Material for this exercise:

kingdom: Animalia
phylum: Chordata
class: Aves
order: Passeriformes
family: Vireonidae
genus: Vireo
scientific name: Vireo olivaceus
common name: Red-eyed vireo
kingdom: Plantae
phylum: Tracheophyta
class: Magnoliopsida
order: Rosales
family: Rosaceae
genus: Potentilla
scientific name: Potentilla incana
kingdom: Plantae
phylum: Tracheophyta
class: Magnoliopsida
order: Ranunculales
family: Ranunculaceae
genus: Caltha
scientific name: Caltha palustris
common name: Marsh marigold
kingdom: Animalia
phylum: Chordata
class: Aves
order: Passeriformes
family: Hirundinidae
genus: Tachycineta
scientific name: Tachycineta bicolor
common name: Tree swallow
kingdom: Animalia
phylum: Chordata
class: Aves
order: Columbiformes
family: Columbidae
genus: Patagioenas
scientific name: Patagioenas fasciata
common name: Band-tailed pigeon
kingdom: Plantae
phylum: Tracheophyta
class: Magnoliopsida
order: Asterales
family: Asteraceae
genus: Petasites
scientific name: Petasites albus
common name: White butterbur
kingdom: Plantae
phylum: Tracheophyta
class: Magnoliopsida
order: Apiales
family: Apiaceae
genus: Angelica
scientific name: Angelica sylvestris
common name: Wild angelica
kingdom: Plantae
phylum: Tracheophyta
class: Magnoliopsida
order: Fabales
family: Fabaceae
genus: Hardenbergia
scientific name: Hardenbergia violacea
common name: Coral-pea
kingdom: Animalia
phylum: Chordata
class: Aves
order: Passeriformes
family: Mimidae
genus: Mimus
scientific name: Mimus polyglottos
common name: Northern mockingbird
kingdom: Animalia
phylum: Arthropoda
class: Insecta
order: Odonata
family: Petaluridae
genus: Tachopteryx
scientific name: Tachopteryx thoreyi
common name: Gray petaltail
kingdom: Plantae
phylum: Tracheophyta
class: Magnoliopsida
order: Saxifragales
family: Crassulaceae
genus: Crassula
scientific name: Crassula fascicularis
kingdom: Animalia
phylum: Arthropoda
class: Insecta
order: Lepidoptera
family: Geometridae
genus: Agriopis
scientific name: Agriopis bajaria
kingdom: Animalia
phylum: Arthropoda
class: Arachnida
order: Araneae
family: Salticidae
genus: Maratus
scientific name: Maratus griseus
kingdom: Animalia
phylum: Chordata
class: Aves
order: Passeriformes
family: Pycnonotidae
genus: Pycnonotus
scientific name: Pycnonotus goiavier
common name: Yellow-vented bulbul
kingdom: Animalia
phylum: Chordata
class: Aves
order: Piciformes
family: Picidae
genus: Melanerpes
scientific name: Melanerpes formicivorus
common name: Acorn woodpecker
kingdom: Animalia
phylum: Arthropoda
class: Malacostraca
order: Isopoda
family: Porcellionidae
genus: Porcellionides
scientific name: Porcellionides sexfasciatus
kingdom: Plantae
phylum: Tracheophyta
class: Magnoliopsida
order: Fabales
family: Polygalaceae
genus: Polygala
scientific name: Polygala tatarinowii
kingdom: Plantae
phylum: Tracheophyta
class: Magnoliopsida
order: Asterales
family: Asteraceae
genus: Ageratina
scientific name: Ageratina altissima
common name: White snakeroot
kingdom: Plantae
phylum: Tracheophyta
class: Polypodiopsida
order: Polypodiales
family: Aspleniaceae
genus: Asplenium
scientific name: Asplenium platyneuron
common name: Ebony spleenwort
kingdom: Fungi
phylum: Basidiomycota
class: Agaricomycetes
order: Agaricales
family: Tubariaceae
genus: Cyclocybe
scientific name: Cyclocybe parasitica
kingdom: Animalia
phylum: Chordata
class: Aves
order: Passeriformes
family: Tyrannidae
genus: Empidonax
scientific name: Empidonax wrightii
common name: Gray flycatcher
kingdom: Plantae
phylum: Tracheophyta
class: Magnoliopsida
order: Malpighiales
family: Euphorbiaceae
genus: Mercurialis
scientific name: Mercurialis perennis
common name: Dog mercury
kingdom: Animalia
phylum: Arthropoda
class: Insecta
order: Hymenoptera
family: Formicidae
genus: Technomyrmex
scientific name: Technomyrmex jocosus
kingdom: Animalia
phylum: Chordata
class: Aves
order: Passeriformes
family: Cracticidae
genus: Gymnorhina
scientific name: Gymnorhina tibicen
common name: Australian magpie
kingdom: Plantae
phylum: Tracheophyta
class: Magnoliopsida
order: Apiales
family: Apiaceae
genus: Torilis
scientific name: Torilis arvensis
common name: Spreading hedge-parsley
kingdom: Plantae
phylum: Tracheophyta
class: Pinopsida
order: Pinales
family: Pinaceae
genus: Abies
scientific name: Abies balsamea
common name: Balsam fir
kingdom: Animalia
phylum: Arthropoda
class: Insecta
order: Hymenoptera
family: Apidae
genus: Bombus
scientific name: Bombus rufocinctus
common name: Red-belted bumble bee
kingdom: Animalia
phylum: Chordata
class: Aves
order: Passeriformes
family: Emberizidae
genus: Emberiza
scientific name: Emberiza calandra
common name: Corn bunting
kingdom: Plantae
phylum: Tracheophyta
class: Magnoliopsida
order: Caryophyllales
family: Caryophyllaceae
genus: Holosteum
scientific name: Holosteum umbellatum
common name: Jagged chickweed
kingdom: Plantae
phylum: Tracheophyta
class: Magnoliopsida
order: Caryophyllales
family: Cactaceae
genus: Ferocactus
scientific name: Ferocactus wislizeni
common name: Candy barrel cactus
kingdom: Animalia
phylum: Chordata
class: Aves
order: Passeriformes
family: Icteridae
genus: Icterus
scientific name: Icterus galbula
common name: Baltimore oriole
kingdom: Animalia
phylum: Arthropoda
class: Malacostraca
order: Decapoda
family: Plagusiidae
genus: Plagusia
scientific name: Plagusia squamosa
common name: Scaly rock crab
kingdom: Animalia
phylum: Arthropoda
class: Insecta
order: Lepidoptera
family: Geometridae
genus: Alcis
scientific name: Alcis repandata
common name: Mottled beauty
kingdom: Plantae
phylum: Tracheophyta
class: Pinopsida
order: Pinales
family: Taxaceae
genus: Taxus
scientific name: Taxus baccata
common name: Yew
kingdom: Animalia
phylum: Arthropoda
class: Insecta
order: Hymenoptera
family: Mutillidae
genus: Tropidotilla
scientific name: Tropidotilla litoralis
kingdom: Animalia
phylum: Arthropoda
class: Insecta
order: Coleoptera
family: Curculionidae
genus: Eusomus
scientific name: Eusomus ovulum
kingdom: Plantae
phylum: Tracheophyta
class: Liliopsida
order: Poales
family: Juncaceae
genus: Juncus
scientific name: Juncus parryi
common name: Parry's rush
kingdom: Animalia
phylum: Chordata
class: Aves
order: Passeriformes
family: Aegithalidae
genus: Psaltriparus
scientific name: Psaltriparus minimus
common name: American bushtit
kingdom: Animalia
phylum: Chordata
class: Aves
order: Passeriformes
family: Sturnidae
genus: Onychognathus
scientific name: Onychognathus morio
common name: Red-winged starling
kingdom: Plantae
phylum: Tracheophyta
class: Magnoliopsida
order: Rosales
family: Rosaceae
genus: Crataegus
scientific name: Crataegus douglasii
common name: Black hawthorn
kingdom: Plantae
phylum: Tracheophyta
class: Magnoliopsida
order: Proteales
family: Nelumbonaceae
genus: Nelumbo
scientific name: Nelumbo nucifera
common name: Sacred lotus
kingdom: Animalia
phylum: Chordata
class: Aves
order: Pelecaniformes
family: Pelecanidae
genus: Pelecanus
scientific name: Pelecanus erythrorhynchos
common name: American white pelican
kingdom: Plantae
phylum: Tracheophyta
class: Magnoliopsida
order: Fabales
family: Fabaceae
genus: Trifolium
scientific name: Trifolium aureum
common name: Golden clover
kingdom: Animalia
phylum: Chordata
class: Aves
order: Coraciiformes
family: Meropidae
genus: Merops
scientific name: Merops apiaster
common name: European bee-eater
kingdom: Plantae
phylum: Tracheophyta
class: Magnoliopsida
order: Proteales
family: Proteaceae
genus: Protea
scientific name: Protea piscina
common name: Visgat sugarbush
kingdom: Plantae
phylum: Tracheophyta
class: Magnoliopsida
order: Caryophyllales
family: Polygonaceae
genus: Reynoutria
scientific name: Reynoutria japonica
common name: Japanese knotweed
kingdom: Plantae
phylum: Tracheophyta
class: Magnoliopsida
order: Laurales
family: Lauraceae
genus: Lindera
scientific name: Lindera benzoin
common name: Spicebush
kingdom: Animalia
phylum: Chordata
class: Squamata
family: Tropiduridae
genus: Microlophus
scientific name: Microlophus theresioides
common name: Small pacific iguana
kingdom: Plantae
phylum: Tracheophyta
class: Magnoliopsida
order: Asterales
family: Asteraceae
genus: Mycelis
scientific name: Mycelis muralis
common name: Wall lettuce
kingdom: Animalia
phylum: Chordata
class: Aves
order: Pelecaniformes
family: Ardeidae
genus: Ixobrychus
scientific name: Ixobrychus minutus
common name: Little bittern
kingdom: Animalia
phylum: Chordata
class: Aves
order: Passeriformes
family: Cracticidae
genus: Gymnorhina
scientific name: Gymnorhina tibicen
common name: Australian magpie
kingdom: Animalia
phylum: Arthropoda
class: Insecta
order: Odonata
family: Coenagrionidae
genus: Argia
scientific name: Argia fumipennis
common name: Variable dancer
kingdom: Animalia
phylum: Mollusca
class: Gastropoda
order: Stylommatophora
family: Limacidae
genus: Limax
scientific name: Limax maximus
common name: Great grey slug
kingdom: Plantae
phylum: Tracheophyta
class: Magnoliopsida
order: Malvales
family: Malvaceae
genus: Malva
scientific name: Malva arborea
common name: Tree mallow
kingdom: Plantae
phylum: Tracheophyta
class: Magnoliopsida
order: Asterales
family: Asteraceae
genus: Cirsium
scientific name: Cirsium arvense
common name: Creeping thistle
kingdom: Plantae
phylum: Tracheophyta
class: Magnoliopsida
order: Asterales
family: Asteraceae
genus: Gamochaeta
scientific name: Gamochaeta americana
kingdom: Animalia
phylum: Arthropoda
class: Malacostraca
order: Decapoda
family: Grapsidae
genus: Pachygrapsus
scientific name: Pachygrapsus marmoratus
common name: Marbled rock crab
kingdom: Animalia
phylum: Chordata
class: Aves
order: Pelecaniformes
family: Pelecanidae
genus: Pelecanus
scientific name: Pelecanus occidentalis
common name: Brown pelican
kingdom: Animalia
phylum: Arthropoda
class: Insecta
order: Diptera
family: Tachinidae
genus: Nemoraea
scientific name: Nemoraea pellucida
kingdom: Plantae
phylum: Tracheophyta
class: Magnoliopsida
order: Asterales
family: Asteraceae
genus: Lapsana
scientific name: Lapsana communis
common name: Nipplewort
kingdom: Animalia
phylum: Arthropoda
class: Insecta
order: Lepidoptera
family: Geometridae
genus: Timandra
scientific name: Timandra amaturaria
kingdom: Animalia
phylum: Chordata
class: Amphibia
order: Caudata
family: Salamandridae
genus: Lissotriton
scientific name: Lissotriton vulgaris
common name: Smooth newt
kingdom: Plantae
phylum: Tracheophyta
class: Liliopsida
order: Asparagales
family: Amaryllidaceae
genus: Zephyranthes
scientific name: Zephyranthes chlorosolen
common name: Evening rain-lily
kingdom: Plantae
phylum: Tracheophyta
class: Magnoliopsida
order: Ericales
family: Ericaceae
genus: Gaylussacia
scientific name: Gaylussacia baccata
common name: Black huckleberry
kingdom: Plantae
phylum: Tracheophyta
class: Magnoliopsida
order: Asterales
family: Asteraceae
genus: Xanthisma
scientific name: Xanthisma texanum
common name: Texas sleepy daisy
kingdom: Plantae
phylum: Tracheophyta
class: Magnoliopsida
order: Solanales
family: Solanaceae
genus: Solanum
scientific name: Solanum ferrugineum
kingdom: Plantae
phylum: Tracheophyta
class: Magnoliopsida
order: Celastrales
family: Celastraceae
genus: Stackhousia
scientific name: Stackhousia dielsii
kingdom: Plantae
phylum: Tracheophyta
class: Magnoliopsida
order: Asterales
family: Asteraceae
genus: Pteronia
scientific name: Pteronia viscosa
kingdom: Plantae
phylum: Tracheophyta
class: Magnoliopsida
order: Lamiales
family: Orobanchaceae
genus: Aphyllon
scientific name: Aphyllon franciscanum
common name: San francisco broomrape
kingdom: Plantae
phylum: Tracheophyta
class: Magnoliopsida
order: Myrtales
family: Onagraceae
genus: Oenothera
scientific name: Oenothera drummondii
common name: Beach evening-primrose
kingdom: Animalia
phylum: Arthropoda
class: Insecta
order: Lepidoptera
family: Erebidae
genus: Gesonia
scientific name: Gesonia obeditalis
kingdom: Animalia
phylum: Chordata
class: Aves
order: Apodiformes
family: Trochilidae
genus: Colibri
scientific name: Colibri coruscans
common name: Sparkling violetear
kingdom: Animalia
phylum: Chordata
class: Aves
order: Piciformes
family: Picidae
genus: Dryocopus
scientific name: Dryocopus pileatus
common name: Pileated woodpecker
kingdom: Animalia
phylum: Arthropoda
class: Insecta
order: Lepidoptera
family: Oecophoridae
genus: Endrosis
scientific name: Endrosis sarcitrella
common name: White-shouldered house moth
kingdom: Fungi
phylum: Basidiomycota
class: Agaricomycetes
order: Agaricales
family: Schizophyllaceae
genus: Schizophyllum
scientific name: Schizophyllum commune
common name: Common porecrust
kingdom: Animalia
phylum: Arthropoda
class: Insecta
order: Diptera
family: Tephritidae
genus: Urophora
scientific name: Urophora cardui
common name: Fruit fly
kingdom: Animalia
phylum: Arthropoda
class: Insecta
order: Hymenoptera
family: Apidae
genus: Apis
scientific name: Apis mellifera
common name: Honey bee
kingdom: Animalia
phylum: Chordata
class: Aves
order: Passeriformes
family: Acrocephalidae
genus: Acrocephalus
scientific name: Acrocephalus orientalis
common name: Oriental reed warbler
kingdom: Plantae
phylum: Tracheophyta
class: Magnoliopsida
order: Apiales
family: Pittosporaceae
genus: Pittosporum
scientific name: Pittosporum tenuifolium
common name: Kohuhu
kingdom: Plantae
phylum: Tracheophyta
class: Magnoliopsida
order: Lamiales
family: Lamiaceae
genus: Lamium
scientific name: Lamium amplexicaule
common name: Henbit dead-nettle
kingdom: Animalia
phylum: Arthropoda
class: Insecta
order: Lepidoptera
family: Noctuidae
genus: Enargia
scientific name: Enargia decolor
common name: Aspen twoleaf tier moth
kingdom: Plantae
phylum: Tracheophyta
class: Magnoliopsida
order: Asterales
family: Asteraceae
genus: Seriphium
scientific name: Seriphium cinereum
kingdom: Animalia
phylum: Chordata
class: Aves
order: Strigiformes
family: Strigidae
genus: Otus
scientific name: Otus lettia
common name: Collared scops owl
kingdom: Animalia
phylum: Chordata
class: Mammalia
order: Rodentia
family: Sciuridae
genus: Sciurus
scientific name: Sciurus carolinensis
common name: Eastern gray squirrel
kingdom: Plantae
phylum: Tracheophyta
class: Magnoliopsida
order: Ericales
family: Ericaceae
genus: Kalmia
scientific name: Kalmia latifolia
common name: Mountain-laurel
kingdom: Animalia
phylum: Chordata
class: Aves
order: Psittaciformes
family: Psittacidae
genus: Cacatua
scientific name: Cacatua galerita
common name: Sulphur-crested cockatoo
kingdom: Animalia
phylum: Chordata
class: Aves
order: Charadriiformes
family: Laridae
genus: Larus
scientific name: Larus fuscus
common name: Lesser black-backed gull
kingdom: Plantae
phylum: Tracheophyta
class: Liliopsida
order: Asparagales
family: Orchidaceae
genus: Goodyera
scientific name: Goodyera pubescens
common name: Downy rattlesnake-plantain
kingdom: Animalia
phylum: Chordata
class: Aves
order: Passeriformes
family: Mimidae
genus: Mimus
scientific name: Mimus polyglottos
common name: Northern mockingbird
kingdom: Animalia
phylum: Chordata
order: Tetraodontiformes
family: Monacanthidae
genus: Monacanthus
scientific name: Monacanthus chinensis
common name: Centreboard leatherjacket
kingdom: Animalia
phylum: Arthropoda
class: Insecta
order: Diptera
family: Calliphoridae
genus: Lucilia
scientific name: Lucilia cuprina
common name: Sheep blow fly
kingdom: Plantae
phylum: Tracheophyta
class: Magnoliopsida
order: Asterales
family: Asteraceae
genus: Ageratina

Exercise: Can you recast the records above as a Markdown table with the columns Row and Line? Start with the line that contains "genus: Mercurialis", go on through the line that contains "scientific name: Eusomus ovulum", and leave out any blank lines.

Answer:
| Row | Line |
|---|---|
| 1 | genus: Mercurialis |
| 2 | scientific name: Mercurialis perennis |
| 3 | common name: Dog mercury |
| 4 | kingdom: Animalia |
| 5 | phylum: Arthropoda |
| 6 | class: Insecta |
| 7 | order: Hymenoptera |
| 8 | family: Formicidae |
| 9 | genus: Technomyrmex |
| 10 | scientific name: Technomyrmex jocosus |
| 11 | kingdom: Animalia |
| 12 | phylum: Chordata |
| 13 | class: Aves |
| 14 | order: Passeriformes |
| 15 | family: Cracticidae |
| 16 | genus: Gymnorhina |
| 17 | scientific name: Gymnorhina tibicen |
| 18 | common name: Australian magpie |
| 19 | kingdom: Plantae |
| 20 | phylum: Tracheophyta |
| 21 | class: Magnoliopsida |
| 22 | order: Apiales |
| 23 | family: Apiaceae |
| 24 | genus: Torilis |
| 25 | scientific name: Torilis arvensis |
| 26 | common name: Spreading hedge-parsley |
| 27 | kingdom: Plantae |
| 28 | phylum: Tracheophyta |
| 29 | class: Pinopsida |
| 30 | order: Pinales |
| 31 | family: Pinaceae |
| 32 | genus: Abies |
| 33 | scientific name: Abies balsamea |
| 34 | common name: Balsam fir |
| 35 | kingdom: Animalia |
| 36 | phylum: Arthropoda |
| 37 | class: Insecta |
| 38 | order: Hymenoptera |
| 39 | family: Apidae |
| 40 | genus: Bombus |
| 41 | scientific name: Bombus rufocinctus |
| 42 | common name: Red-belted bumble bee |
| 43 | kingdom: Animalia |
| 44 | phylum: Chordata |
| 45 | class: Aves |
| 46 | order: Passeriformes |
| 47 | family: Emberizidae |
| 48 | genus: Emberiza |
| 49 | scientific name: Emberiza calandra |
| 50 | common name: Corn bunting |
| 51 | kingdom: Plantae |
| 52 | phylum: Tracheophyta |
| 53 | class: Magnoliopsida |
| 54 | order: Caryophyllales |
| 55 | family: Caryophyllaceae |
| 56 | genus: Holosteum |
| 57 | scientific name: Holosteum umbellatum |
| 58 | common name: Jagged chickweed |
| 59 | kingdom: Plantae |
| 60 | phylum: Tracheophyta |
| 61 | class: Magnoliopsida |
| 62 | order: Caryophyllales |
| 63 | family: Cactaceae |
| 64 | genus: Ferocactus |
| 65 | scientific name: Ferocactus wislizeni |
| 66 | common name: Candy barrel cactus |
| 67 | kingdom: Animalia |
| 68 | phylum: Chordata |
| 69 | class: Aves |
| 70 | order: Passeriformes |
| 71 | family: Icteridae |
| 72 | genus: Icterus |
| 73 | scientific name: Icterus galbula |
| 74 | common name: Baltimore oriole |
| 75 | kingdom: Animalia |
| 76 | phylum: Arthropoda |
| 77 | class: Malacostraca |
| 78 | order: Decapoda |
| 79 | family: Plagusiidae |
| 80 | genus: Plagusia |
| 81 | scientific name: Plagusia squamosa |
| 82 | common name: Scaly rock crab |
| 83 | kingdom: Animalia |
| 84 | phylum: Arthropoda |
| 85 | class: Insecta |
| 86 | order: Lepidoptera |
| 87 | family: Geometridae |
| 88 | genus: Alcis |
| 89 | scientific name: Alcis repandata |
| 90 | common name: Mottled beauty |
| 91 | kingdom: Plantae |
| 92 | phylum: Tracheophyta |
| 93 | class: Pinopsida |
| 94 | order: Pinales |
| 95 | family: Taxaceae |
| 96 | genus: Taxus |
| 97 | scientific name: Taxus baccata |
| 98 | common name: Yew |
| 99 | kingdom: Animalia |
| 100 | phylum: Arthropoda |
| 101 | class: Insecta |
| 102 | order: Hymenoptera |
| 103 | family: Mutillidae |
| 104 | genus: Tropidotilla |
| 105 | scientific name: Tropidotilla litoralis |
| 106 | kingdom: Animalia |
| 107 | phylum: Arthropoda |
| 108 | class: Insecta |
| 109 | order: Coleoptera |
| 110 | family: Curculionidae |
| 111 | genus: Eusomus |
| 112 | scientific name: Eusomus ovulum |